■ How to complete this task
Each and every line below goes into your answer unchanged, but leave out the images.

** Opening The records block **

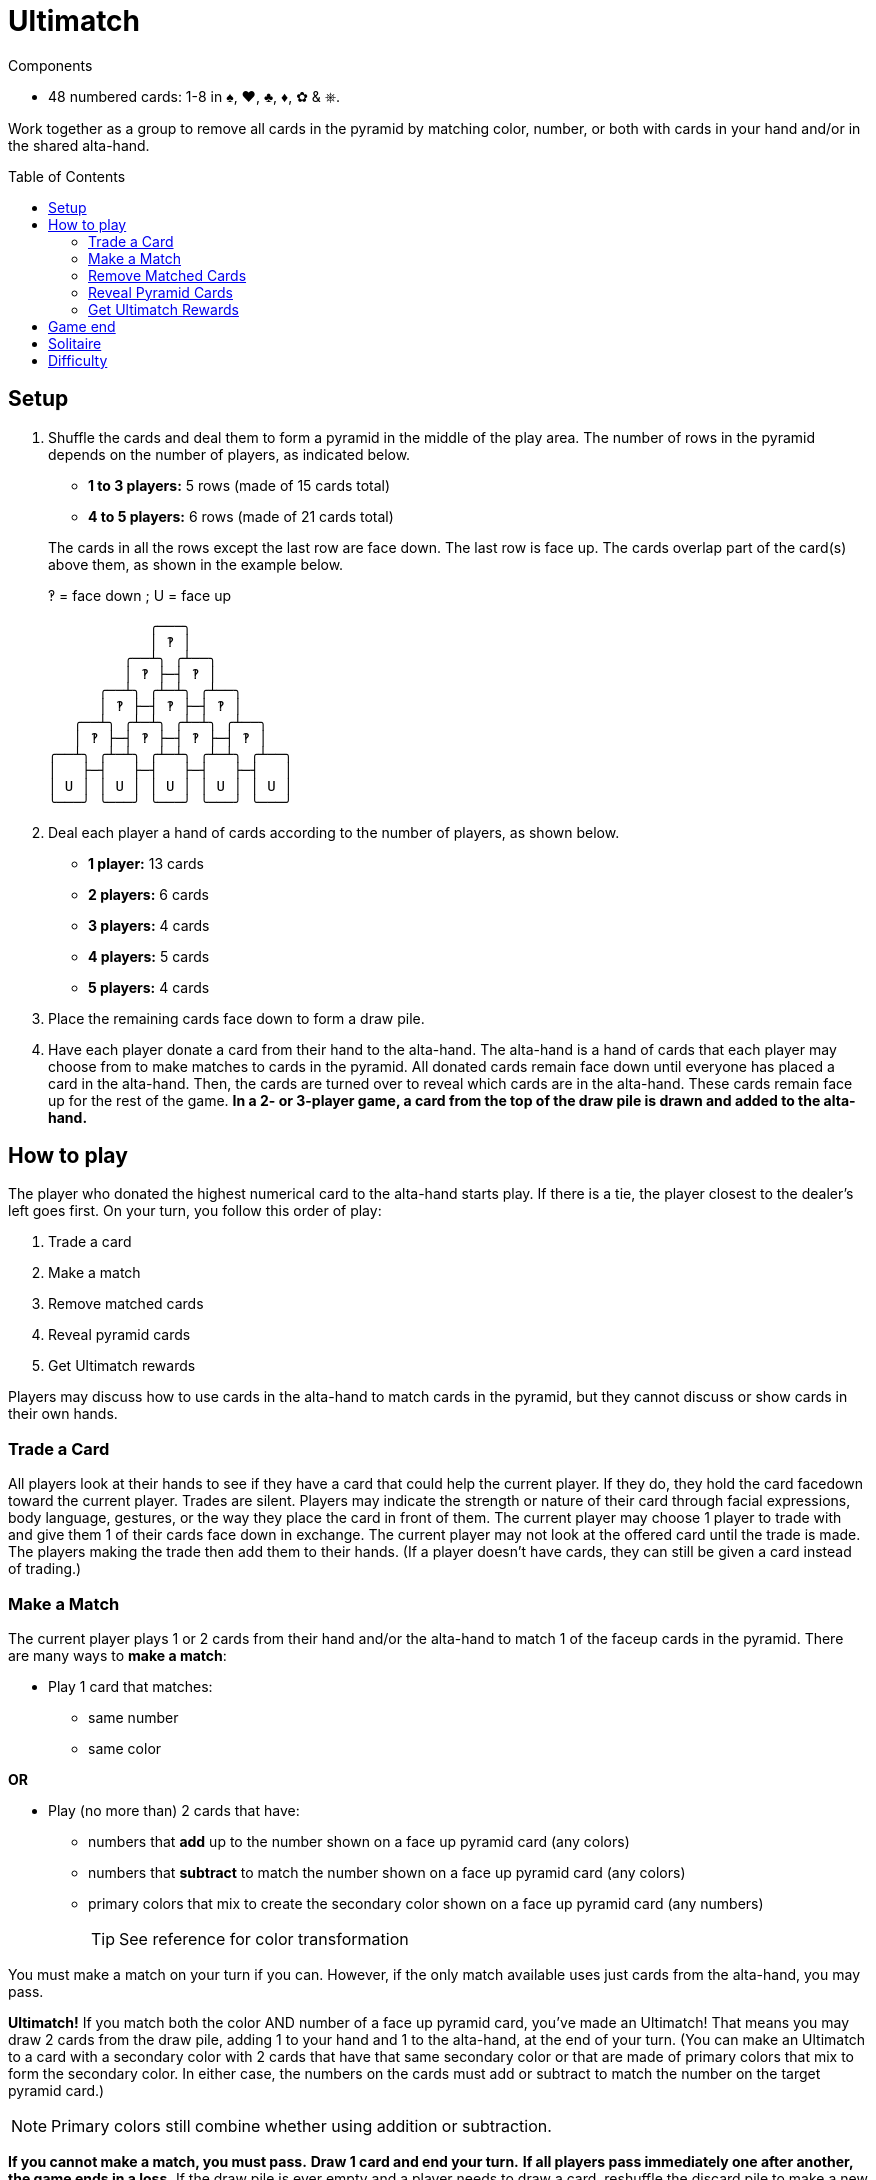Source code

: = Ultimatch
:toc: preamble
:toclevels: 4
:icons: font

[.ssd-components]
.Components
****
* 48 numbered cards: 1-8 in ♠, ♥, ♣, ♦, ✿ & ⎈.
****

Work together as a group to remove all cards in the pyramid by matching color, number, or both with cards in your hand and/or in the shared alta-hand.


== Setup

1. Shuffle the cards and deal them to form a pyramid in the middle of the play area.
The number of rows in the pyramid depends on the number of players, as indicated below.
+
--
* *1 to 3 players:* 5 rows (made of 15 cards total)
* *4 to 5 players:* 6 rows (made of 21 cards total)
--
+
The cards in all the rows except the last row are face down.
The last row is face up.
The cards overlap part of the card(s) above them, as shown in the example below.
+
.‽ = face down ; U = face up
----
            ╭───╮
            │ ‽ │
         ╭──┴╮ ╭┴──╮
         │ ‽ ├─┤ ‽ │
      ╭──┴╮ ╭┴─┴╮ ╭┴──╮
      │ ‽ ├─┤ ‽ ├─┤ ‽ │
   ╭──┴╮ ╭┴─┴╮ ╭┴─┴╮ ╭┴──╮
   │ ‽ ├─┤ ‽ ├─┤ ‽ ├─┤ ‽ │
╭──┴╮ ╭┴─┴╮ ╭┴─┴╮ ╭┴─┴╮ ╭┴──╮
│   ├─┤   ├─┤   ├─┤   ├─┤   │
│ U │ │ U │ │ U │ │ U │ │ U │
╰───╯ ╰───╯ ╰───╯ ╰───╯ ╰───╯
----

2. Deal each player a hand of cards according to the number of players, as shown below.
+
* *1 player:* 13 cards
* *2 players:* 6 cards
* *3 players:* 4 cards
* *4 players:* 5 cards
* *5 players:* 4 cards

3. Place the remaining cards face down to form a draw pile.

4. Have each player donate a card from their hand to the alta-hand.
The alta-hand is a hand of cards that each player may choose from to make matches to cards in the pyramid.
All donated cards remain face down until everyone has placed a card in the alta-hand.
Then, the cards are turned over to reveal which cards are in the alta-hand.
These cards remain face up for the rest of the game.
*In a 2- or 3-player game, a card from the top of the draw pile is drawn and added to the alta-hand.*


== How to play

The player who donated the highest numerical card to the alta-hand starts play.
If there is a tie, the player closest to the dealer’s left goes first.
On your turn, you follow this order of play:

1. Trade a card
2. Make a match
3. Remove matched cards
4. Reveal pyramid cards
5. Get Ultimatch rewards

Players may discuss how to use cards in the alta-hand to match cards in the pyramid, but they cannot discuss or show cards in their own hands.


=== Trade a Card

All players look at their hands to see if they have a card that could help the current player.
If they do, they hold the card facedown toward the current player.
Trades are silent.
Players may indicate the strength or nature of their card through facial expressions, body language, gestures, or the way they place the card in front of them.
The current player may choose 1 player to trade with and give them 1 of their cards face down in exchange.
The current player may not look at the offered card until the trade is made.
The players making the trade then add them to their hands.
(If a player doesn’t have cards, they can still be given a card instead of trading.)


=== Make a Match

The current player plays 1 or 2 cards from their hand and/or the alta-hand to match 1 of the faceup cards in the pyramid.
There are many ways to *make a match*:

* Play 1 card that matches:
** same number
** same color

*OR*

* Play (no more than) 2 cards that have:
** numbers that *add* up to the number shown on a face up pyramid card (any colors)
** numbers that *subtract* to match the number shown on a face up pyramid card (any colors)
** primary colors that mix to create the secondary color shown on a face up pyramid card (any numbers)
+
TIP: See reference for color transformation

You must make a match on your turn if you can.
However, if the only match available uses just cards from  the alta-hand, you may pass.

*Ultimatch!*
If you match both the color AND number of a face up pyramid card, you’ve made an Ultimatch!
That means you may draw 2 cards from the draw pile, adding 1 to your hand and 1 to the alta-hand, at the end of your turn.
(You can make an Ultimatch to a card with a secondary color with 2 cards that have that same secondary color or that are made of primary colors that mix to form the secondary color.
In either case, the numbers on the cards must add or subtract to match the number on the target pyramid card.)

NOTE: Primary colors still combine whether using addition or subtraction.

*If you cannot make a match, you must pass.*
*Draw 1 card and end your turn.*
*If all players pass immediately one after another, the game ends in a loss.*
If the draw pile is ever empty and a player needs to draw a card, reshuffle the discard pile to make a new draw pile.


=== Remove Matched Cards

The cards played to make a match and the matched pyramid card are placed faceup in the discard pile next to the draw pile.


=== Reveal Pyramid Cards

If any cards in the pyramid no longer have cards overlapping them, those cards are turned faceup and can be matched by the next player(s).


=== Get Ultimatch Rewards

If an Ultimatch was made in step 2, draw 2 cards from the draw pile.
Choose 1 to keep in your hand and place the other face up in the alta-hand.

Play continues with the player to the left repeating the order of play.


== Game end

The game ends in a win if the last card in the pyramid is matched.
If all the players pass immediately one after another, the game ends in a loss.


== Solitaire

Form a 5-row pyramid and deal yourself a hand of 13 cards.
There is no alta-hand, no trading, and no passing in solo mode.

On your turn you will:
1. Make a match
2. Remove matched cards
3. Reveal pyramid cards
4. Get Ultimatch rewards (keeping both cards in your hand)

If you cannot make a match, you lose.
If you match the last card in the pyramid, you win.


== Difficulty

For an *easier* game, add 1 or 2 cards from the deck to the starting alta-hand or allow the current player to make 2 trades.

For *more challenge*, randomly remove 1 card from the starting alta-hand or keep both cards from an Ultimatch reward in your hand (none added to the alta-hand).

** Closing The records block **

■ Solution
Source code

: = Ultimatch
:toc: preamble
:toclevels: 4
:icons: font

[.ssd-components]
.Components
****
* 48 numbered cards: 1-8 in ♠, ♥, ♣, ♦, ✿ & ⎈.
****

Work together as a group to remove all cards in the pyramid by matching color, number, or both with cards in your hand and/or in the shared alta-hand.


== Setup

1. Shuffle the cards and deal them to form a pyramid in the middle of the play area.
The number of rows in the pyramid depends on the number of players, as indicated below.
+
--
* *1 to 3 players:* 5 rows (made of 15 cards total)
* *4 to 5 players:* 6 rows (made of 21 cards total)
--
+
The cards in all the rows except the last row are face down.
The last row is face up.
The cards overlap part of the card(s) above them, as shown in the example below.
+
.‽ = face down ; U = face up
----
            ╭───╮
            │ ‽ │
         ╭──┴╮ ╭┴──╮
         │ ‽ ├─┤ ‽ │
      ╭──┴╮ ╭┴─┴╮ ╭┴──╮
      │ ‽ ├─┤ ‽ ├─┤ ‽ │
   ╭──┴╮ ╭┴─┴╮ ╭┴─┴╮ ╭┴──╮
   │ ‽ ├─┤ ‽ ├─┤ ‽ ├─┤ ‽ │
╭──┴╮ ╭┴─┴╮ ╭┴─┴╮ ╭┴─┴╮ ╭┴──╮
│   ├─┤   ├─┤   ├─┤   ├─┤   │
│ U │ │ U │ │ U │ │ U │ │ U │
╰───╯ ╰───╯ ╰───╯ ╰───╯ ╰───╯
----

2. Deal each player a hand of cards according to the number of players, as shown below.
+
* *1 player:* 13 cards
* *2 players:* 6 cards
* *3 players:* 4 cards
* *4 players:* 5 cards
* *5 players:* 4 cards

3. Place the remaining cards face down to form a draw pile.

4. Have each player donate a card from their hand to the alta-hand.
The alta-hand is a hand of cards that each player may choose from to make matches to cards in the pyramid.
All donated cards remain face down until everyone has placed a card in the alta-hand.
Then, the cards are turned over to reveal which cards are in the alta-hand.
These cards remain face up for the rest of the game.
*In a 2- or 3-player game, a card from the top of the draw pile is drawn and added to the alta-hand.*


== How to play

The player who donated the highest numerical card to the alta-hand starts play.
If there is a tie, the player closest to the dealer’s left goes first.
On your turn, you follow this order of play:

1. Trade a card
2. Make a match
3. Remove matched cards
4. Reveal pyramid cards
5. Get Ultimatch rewards

Players may discuss how to use cards in the alta-hand to match cards in the pyramid, but they cannot discuss or show cards in their own hands.


=== Trade a Card

All players look at their hands to see if they have a card that could help the current player.
If they do, they hold the card facedown toward the current player.
Trades are silent.
Players may indicate the strength or nature of their card through facial expressions, body language, gestures, or the way they place the card in front of them.
The current player may choose 1 player to trade with and give them 1 of their cards face down in exchange.
The current player may not look at the offered card until the trade is made.
The players making the trade then add them to their hands.
(If a player doesn’t have cards, they can still be given a card instead of trading.)


=== Make a Match

The current player plays 1 or 2 cards from their hand and/or the alta-hand to match 1 of the faceup cards in the pyramid.
There are many ways to *make a match*:

* Play 1 card that matches:
** same number
** same color

*OR*

* Play (no more than) 2 cards that have:
** numbers that *add* up to the number shown on a face up pyramid card (any colors)
** numbers that *subtract* to match the number shown on a face up pyramid card (any colors)
** primary colors that mix to create the secondary color shown on a face up pyramid card (any numbers)
+
TIP: See reference for color transformation

You must make a match on your turn if you can.
However, if the only match available uses just cards from  the alta-hand, you may pass.

*Ultimatch!*
If you match both the color AND number of a face up pyramid card, you’ve made an Ultimatch!
That means you may draw 2 cards from the draw pile, adding 1 to your hand and 1 to the alta-hand, at the end of your turn.
(You can make an Ultimatch to a card with a secondary color with 2 cards that have that same secondary color or that are made of primary colors that mix to form the secondary color.
In either case, the numbers on the cards must add or subtract to match the number on the target pyramid card.)

NOTE: Primary colors still combine whether using addition or subtraction.

*If you cannot make a match, you must pass.*
*Draw 1 card and end your turn.*
*If all players pass immediately one after another, the game ends in a loss.*
If the draw pile is ever empty and a player needs to draw a card, reshuffle the discard pile to make a new draw pile.


=== Remove Matched Cards

The cards played to make a match and the matched pyramid card are placed faceup in the discard pile next to the draw pile.


=== Reveal Pyramid Cards

If any cards in the pyramid no longer have cards overlapping them, those cards are turned faceup and can be matched by the next player(s).


=== Get Ultimatch Rewards

If an Ultimatch was made in step 2, draw 2 cards from the draw pile.
Choose 1 to keep in your hand and place the other face up in the alta-hand.

Play continues with the player to the left repeating the order of play.


== Game end

The game ends in a win if the last card in the pyramid is matched.
If all the players pass immediately one after another, the game ends in a loss.


== Solitaire

Form a 5-row pyramid and deal yourself a hand of 13 cards.
There is no alta-hand, no trading, and no passing in solo mode.

On your turn you will:
1. Make a match
2. Remove matched cards
3. Reveal pyramid cards
4. Get Ultimatch rewards (keeping both cards in your hand)

If you cannot make a match, you lose.
If you match the last card in the pyramid, you win.


== Difficulty

For an *easier* game, add 1 or 2 cards from the deck to the starting alta-hand or allow the current player to make 2 trades.

For *more challenge*, randomly remove 1 card from the starting alta-hand or keep both cards from an Ultimatch reward in your hand (none added to the alta-hand).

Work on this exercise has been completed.